Kwalifikacja: MEC.06 - Montaż i obsługa prostych elementów maszyn i urządzeń
Która z metod nie jest używana do tworzenia powłok antykorozyjnych na metalach?
Odpowiedzi
Informacja zwrotna
Wytwarzanie tlenków nie jest najlepszym sposobem na ochronę metalowych powierzchni przed korozją, jeśli mówimy o powłokach antykorozyjnych. Lepiej sprawdzają się inne metody, jak platerowanie, zanurzeniowa (ogniowa) czy też elektrolityczna (galwaniczna) – te naprawdę dają mocniejsze efekty. Wytwarzanie tlenków, mimo że ma coś wspólnego z utlenianiem metali, w praktyce nie oferuje dobrej ochrony przed korozją. Tlenki mogą być fragmęntami, które są kruchutkie i niejednorodne, co nie jest idealne. Na przykład, powłoki galwaniczne działają super – przez elektrolizę pokrywają metal innym metalem, jak cynk, który świetnie chroni.

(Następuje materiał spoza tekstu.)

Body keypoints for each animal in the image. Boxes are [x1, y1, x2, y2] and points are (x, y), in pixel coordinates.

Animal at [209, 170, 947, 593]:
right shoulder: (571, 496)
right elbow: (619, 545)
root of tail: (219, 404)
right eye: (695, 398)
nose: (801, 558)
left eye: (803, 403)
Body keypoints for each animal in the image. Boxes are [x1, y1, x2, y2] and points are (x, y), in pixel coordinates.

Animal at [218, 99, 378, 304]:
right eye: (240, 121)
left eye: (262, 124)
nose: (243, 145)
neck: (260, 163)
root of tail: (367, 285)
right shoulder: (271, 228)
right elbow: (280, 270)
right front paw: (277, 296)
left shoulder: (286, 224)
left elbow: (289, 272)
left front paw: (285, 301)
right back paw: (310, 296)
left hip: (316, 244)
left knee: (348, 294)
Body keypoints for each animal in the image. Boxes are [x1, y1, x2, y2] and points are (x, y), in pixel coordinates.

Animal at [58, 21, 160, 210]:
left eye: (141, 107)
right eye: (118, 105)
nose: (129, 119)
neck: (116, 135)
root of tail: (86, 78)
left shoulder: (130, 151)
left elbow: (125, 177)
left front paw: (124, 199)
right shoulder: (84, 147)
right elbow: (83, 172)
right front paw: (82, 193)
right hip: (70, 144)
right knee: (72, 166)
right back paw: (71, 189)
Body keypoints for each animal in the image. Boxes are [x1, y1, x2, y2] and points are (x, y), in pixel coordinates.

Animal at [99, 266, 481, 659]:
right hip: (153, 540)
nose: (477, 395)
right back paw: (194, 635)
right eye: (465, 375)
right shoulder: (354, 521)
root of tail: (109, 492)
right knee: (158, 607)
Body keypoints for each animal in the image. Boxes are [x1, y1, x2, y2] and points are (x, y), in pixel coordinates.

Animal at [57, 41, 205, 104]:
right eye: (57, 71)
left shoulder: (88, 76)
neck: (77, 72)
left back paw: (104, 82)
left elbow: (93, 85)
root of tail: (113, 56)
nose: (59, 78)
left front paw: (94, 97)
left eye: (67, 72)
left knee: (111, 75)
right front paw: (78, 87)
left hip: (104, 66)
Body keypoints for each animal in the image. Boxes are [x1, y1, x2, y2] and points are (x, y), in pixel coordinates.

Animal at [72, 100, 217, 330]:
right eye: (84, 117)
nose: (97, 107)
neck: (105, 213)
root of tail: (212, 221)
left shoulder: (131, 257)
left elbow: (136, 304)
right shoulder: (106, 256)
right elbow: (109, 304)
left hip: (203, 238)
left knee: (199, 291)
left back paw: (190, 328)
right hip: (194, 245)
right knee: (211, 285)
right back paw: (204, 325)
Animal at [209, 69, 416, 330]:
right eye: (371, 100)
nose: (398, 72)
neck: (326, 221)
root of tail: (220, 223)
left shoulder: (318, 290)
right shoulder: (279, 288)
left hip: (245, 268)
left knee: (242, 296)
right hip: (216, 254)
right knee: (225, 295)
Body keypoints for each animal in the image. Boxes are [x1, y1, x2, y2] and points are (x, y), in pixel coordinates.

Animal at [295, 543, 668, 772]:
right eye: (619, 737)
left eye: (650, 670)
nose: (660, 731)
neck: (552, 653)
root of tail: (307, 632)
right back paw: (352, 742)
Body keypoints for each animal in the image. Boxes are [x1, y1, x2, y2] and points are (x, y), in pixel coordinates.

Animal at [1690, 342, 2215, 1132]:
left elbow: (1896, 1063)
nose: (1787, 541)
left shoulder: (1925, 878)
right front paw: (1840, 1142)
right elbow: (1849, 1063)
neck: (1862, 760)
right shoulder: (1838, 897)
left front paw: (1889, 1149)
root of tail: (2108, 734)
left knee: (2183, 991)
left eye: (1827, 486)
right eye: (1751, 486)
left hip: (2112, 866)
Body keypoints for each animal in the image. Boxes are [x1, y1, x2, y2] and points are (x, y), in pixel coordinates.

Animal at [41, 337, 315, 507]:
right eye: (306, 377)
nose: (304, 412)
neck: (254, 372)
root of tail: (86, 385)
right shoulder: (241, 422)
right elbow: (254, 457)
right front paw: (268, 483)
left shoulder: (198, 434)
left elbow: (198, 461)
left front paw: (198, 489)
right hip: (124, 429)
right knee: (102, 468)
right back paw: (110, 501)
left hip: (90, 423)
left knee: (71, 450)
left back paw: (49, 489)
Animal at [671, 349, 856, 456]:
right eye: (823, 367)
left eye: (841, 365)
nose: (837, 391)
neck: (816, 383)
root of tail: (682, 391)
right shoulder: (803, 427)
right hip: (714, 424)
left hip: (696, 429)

I takie powłoki są zgodne z normami ISO 1461, więc są naprawdę w porządku pod względem jakości ochrony przed korozją.
Platerowanie, zanurzeniowa (ogniowa) i elektrolityczna (galwaniczna) to metody, które brzmią na dość skomplikowane sposoby ochraniania metali przed korozją. Platerowanie na przykład polega na nałożeniu cienkiej warstwy metalu na inny metal, co może mocno poprawić odporność na korozję. Często używa się platerowania miedzi na stalach nierdzewnych w elektronice, żeby lepiej przewodziły prąd i nie rdzewiały. Zanurzeniowa metoda (ogniowa) to zanurzenie metalu w stopionym metalu i tworzenie trwalszej powłoki – chyba wszyscy słyszeliśmy o ocynkowaniu ogniowym, które jest zgodne z normą ISO 1461. A elektrolityczna galwaniczna? To działa na zasadzie elektrolizy i nałożenia warstw metalu, jak cynk czy nikiel, co daje ochronę przed rdzą. Wybierając te metody, można fajnie uchronić metalowe elementy w trudnych warunkach. Jednak wielu ludzi myśli, że tlenki mogą chronić, a to nie jest prawda. Takie tlenki mogą być kruchą warstwą, która niezałatwia sprawy i może tylko pogorszyć sytuację. Gdy chodzi o ochronę przed korozją, warto sięgać po metody, które są sprawdzone i zgodne z normami.